# Honkys (pics)



## aboller (Dec 24, 2006)

Myself and Justund223 went out last weekend and had a couple of great shoots. After a tough season to date, these were well deserved. Justins Pup made her first retrieve at about 100 yards at 9 months old. It was fun to be a part of.

Adam









































Also my buddy bigeyes and I battled the 90 degree heat on another hunt


----------



## blhunter3 (May 5, 2007)

Nice


----------



## Man of all Seasons (Sep 14, 2008)

nice spread you guys have out there! good work :beer:


----------



## nemitz (Oct 18, 2005)

That looked like fun. Nice dog.


----------



## USAlx50 (Nov 30, 2004)

Adam, i didnt know you had a dog too :lol: You mean to tell me we are packing 3 dogs in one rig going to sask? 

nice pics.


----------



## waterfowler22 (Aug 30, 2007)

Nice job! Great Pics, Good looking spead how many do u put out?


----------



## aboller (Dec 24, 2006)

USAlX50 , I am not sure if I am going to bring my doggy, I suppose it depends on how many others are bringing there dogs. I dont want to be the guy who makes it to crowded. By the way, I heard your dog I amazing , I am really looking forward to watching him work. Should be a blast. Talk to ya later!

### [PROMPT]
Continue the "Honkys (pics)" forum thread from its final post.

### [INFORMATION SHOWN]
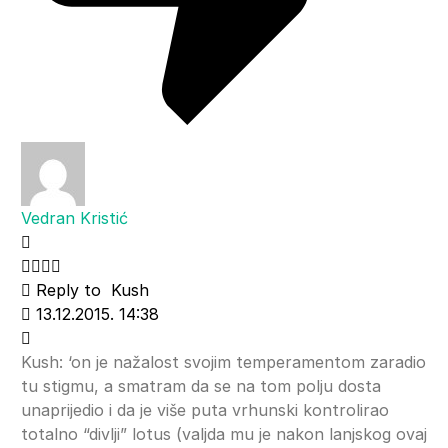
Vedran Kristić
Reply to
Kush
13.12.2015. 14:38
Kush: ‘on je nažalost svojim temperamentom zaradio
tu stigmu, a smatram da se na tom polju dosta
unaprijedio i da je više puta vrhunski kontrolirao
totalno “divlji” lotus (valjda mu je nakon lanjskog ovaj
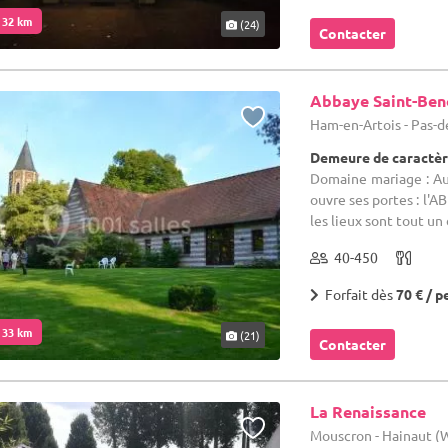
. 32 km
(24)
Contacter
Abbaye Saint-Ben
Ham-en-Artois - Pas-d
Demeure de caractèr
Domaine mariage : Au 
ouvre ses portes : l'
les lieux sont tout un 
40-450
Forfait dès
70 € / p
. 33 km
(21)
Contacter
La Renaissance
Mouscron - Hainaut 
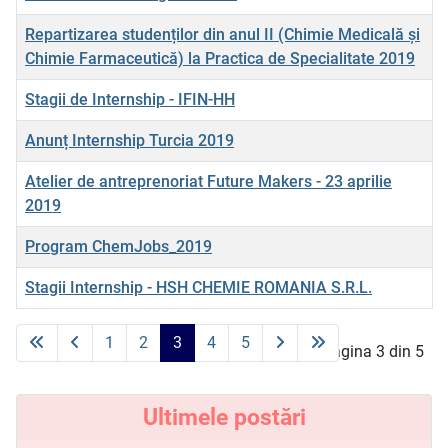
Repartizarea studenților din anul II (Chimie Medicală și
Chimie Farmaceutică) la Practica de Specialitate 2019
Stagii de Internship - IFIN-HH
Anunț Internship Turcia 2019
Atelier de antreprenoriat Future Makers - 23 aprilie
2019
Program ChemJobs_2019
Stagii Internship - HSH CHEMIE ROMANIA S.R.L.
Articole
1
2
3
4
5
Pagina 3 din 5
Ultimele postări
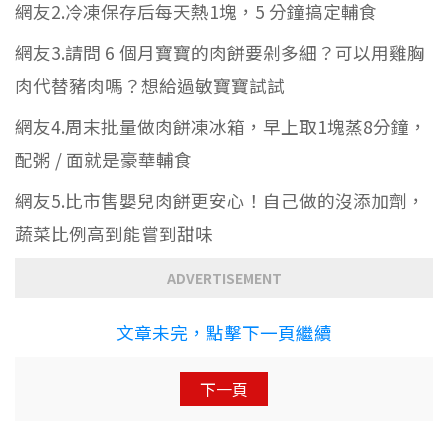
網友2.冷凍保存后每天熱1塊，5 分鐘搞定輔食
網友3.請問 6 個月寶寶的肉餅要剁多細？可以用雞胸
肉代替豬肉嗎？想給過敏寶寶試試
網友4.周末批量做肉餅凍冰箱，早上取1塊蒸8分鐘，
配粥 / 面就是豪華輔食
網友5.比市售嬰兒肉餅更安心！自己做的沒添加劑，
蔬菜比例高到能嘗到甜味
ADVERTISEMENT
文章未完，點擊下一頁繼續
下一頁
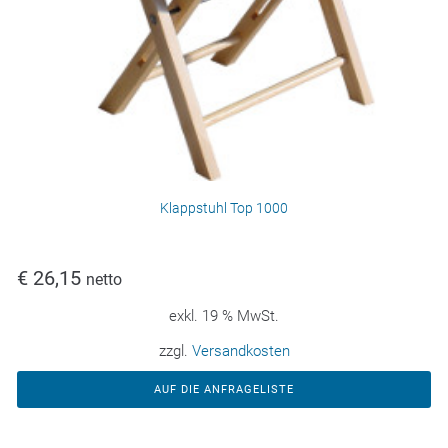
Klappstuhl Top 1000
€
26,15
netto
exkl. 19 % MwSt.
zzgl.
Versandkosten
AUF DIE ANFRAGELISTE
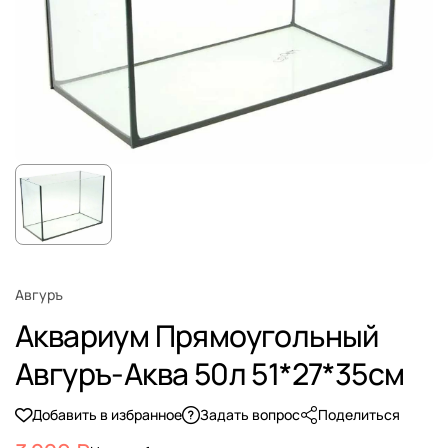
Авгуръ
Аквариум Прямоугольный
Авгуръ-Аква 50л 51*27*35см
Добавить в избранное
Задать вопрос
Поделиться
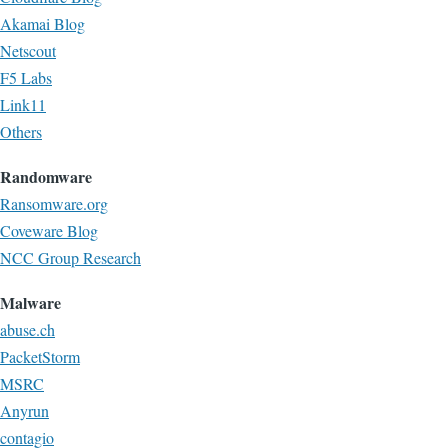
Akamai Blog
Netscout
F5 Labs
Link11
Others
Randomware
Ransomware.org
Coveware Blog
NCC Group Research
Malware
abuse.ch
PacketStorm
MSRC
Anyrun
contagio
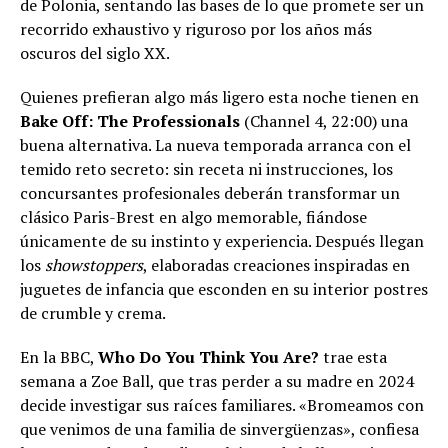
de Polonia, sentando las bases de lo que promete ser un
recorrido exhaustivo y riguroso por los años más
oscuros del siglo XX.
Quienes prefieran algo más ligero esta noche tienen en
Bake Off: The Professionals
(Channel 4, 22:00) una
buena alternativa. La nueva temporada arranca con el
temido reto secreto: sin receta ni instrucciones, los
concursantes profesionales deberán transformar un
clásico Paris-Brest en algo memorable, fiándose
únicamente de su instinto y experiencia. Después llegan
los
showstoppers
, elaboradas creaciones inspiradas en
juguetes de infancia que esconden en su interior postres
de crumble y crema.
En la BBC,
Who Do You Think You Are?
trae esta
semana a Zoe Ball, que tras perder a su madre en 2024
decide investigar sus raíces familiares. «Bromeamos con
que venimos de una familia de sinvergüenzas», confiesa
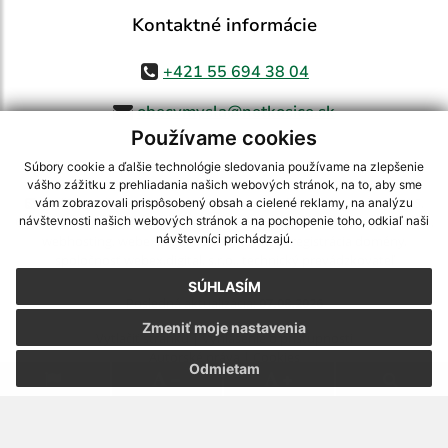
Kontaktné informácie
+421 55 694 38 04
obecvmysla@netkosice.sk
Používame cookies
Súbory cookie a ďalšie technológie sledovania používame na zlepšenie
vášho zážitku z prehliadania našich webových stránok, na to, aby sme
využite možnosť získavania aktuálnych informácií s využitím RSS
,
vám zobrazovali prispôsobený obsah a cielené reklamy, na analýzu
CMS systém (redakčný) systém ECHELON 2,
Mapa stránok
,
web portál
,
návštevnosti našich webových stránok a na pochopenie toho, odkiaľ naši
návštevníci prichádzajú.
webhosting
,
webex.digital, s.r.o.
,
domény
,
registrácia domény
,
spoločnosť webex.digital, s.r.o.
,
technický prevádzkovateľ
SÚHLASÍM
Posledná aktualizácia:
07.08.2026
Zmeniť moje nastavenia
Vytlačiť stránku
|
Vyhlásenie o prístupnosti
Autorské práva
|
Cookies
Odmietam
.
.
.
.
.
.
webdesign
|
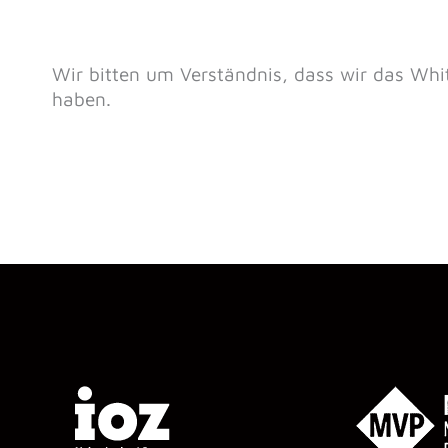
Wir bitten um Verständnis, dass wir das W
haben.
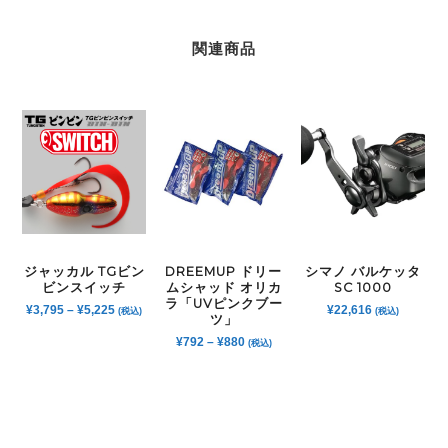
関連商品
ジャッカル TGビン
DREEMUP ドリー
シマノ バルケッタ
ビンスイッチ
ムシャッド オリカ
SC 1000
ラ「UVピンクブー
¥
3,795
–
¥
5,225
¥
22,616
(税込)
(税込)
ツ」
¥
792
–
¥
880
(税込)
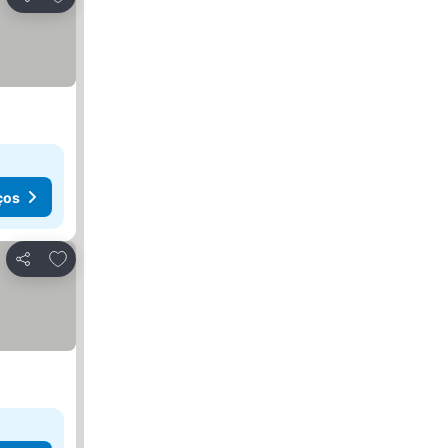
Partilhar
ços
Adicionar aos favoritos
Partilhar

### [RESPONSE]
Adam


----------



## snow123geese (Feb 3, 2008)

Good job!


----------



## jgat (Oct 27, 2006)

Way to stack em up Adam. Like the pics. I'll have to give you a call before we head out next week.


----------



## goosehunternd (Mar 10, 2006)

Justin, you planning on comming up for opener or guna ride it out in sota? Nice pics btw :beer:


----------



## bandman (Feb 13, 2006)

NIce work boys!


----------



## Shaine Swenson (Apr 16, 2009)

Thought you switched to bigfoots?


----------



## Horker23 (Mar 2, 2006)

year old post champ! They run foots!


----------



## Shaine Swenson (Apr 16, 2009)

Horker23 said:


> year old post champ! They run foots!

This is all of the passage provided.